Whenever I leave the city for a remote wilderness, I decompress and soak in the beauty and diversity around me. However, distant reserves are not sufficient to conserve Earth’s biological diversity. Their placement might not fully anticipate the needs of rare species as climate changes; and even the largest reserves might fail to protect wide-ranging species such as wolves or jaguars. Most importantly, reserves, by necessity, exclude most people. As our population grows and demands more of our natural resources, we’re more likely to regard reserves as unnecessary extravagances. As Brandon Keim noted in his essay ‘Earth is not a garden’ for Aeon Magazine, even some influential conservationists are losing their passion for wilderness conservation.

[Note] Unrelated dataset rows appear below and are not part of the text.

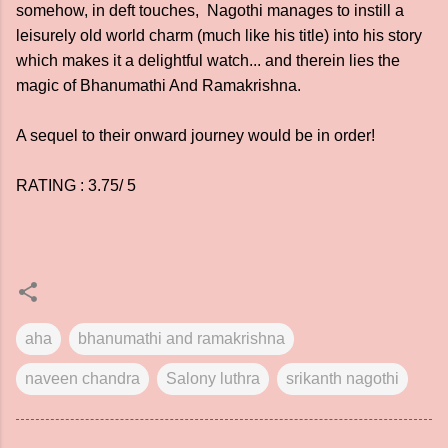
somehow, in deft touches, Nagothi manages to instill a
leisurely old world charm (much like his title) into his story
which makes it a delightful watch... and therein lies the
magic of Bhanumathi And Ramakrishna.
A sequel to their onward journey would be in order!
RATING : 3.75/ 5
aha
bhanumathi and ramakrishna
naveen chandra
Salony luthra
srikanth nagothi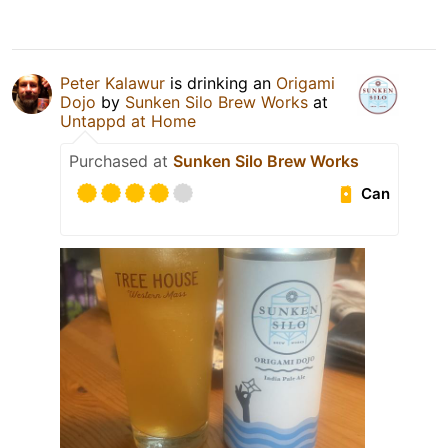
Peter Kalawur
is drinking an
Origami
Dojo
by
Sunken Silo Brew Works
at
Untappd at Home
Purchased at
Sunken Silo Brew Works
Can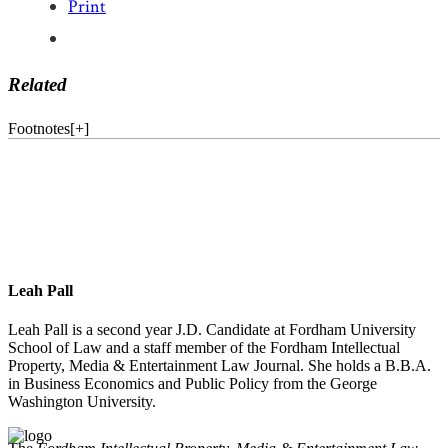
Print
Related
Footnotes
[
+
]
Leah Pall
Leah Pall is a second year J.D. Candidate at Fordham University
School of Law and a staff member of the Fordham Intellectual
Property, Media & Entertainment Law Journal. She holds a B.B.A.
in Business Economics and Public Policy from the George
Washington University.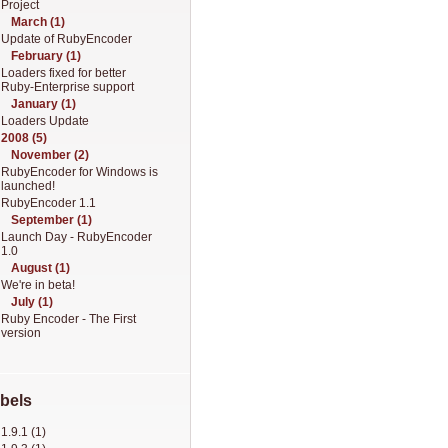
Project
March (1)
Update of RubyEncoder
February (1)
Loaders fixed for better
Ruby-Enterprise support
January (1)
Loaders Update
2008 (5)
November (2)
RubyEncoder for Windows is
launched!
RubyEncoder 1.1
September (1)
Launch Day - RubyEncoder
1.0
August (1)
We're in beta!
July (1)
Ruby Encoder - The First
version
bels
1.9.1 (1)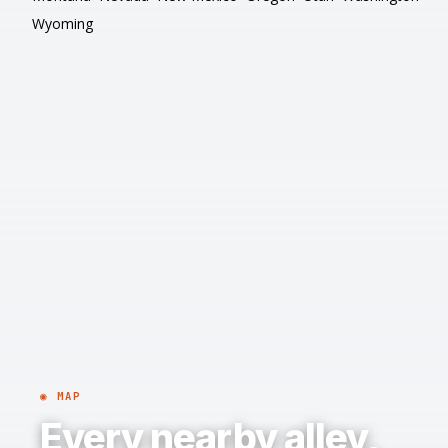
Wyoming
◉ MAP
Every nearby alley,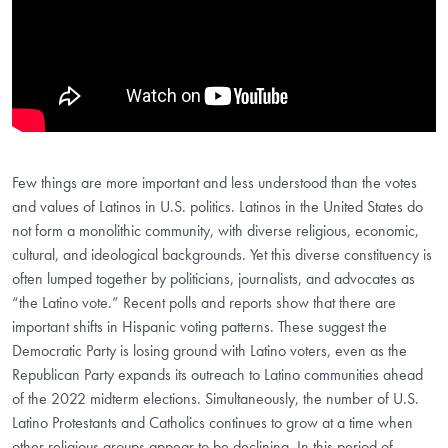
Few things are more important and less understood than the votes
and values of Latinos in U.S. politics. Latinos in the United States do
not form a monolithic community, with diverse religious, economic,
cultural, and ideological backgrounds. Yet this diverse constituency is
often lumped together by politicians, journalists, and advocates as
“the Latino vote.” Recent polls and reports show that there are
important shifts in Hispanic voting patterns. These suggest the
Democratic Party is losing ground with Latino voters, even as the
Republican Party expands its outreach to Latino communities ahead
of the 2022 midterm elections. Simultaneously, the number of U.S.
Latino Protestants and Catholics continues to grow at a time when
other religious groups appear to be declining. In this period of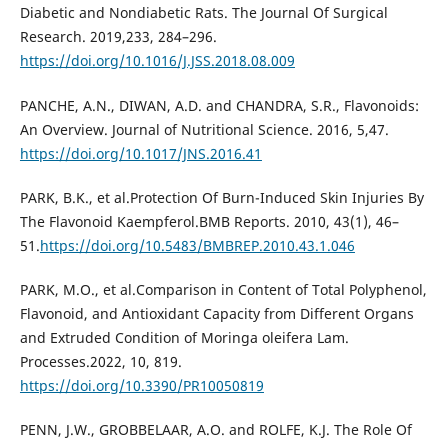
Diabetic and Nondiabetic Rats. The Journal Of Surgical
Research. 2019,233, 284–296.
https://doi.org/10.1016/J.JSS.2018.08.009
PANCHE, A.N., DIWAN, A.D. and CHANDRA, S.R., Flavonoids:
An Overview. Journal of Nutritional Science. 2016, 5,47.
https://doi.org/10.1017/JNS.2016.41
PARK, B.K., et al.Protection Of Burn-Induced Skin Injuries By
The Flavonoid Kaempferol.BMB Reports. 2010, 43(1), 46–
51.
https://doi.org/10.5483/BMBREP.2010.43.1.046
PARK, M.O., et al.Comparison in Content of Total Polyphenol,
Flavonoid, and Antioxidant Capacity from Different Organs
and Extruded Condition of Moringa oleifera Lam.
Processes.2022, 10, 819.
https://doi.org/10.3390/PR10050819
PENN, J.W., GROBBELAAR, A.O. and ROLFE, K.J. The Role Of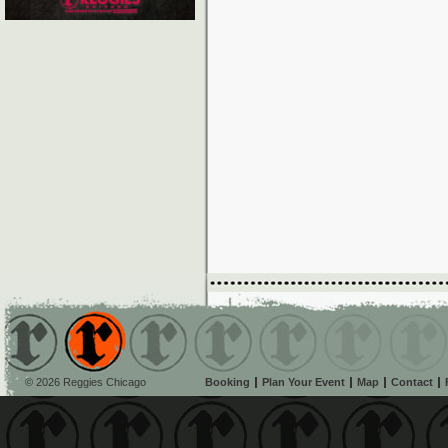
© 2026 Reggies Chicago
Booking
Plan Your Event
Map
Contact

My enthusiasm for wilderness remains intact, but it’s become part of a broader conservation ethic that places equal value on nearby nature. Wondering and learning from our urban ecosystem teaches us to value nature in its broadest sense. In our cities and backyards, we experience how natural processes pay economic, spiritual and biological dividends. Noticing the responses of animals and plants to our actions provides a glimpse into the creative power of natural selection. As our appreciation for nature and the ecological and evolutionary processes that shape it grows from direct experience, our gardens work symbiotically with wilderness to inform our land ethic and conserve the full range of life.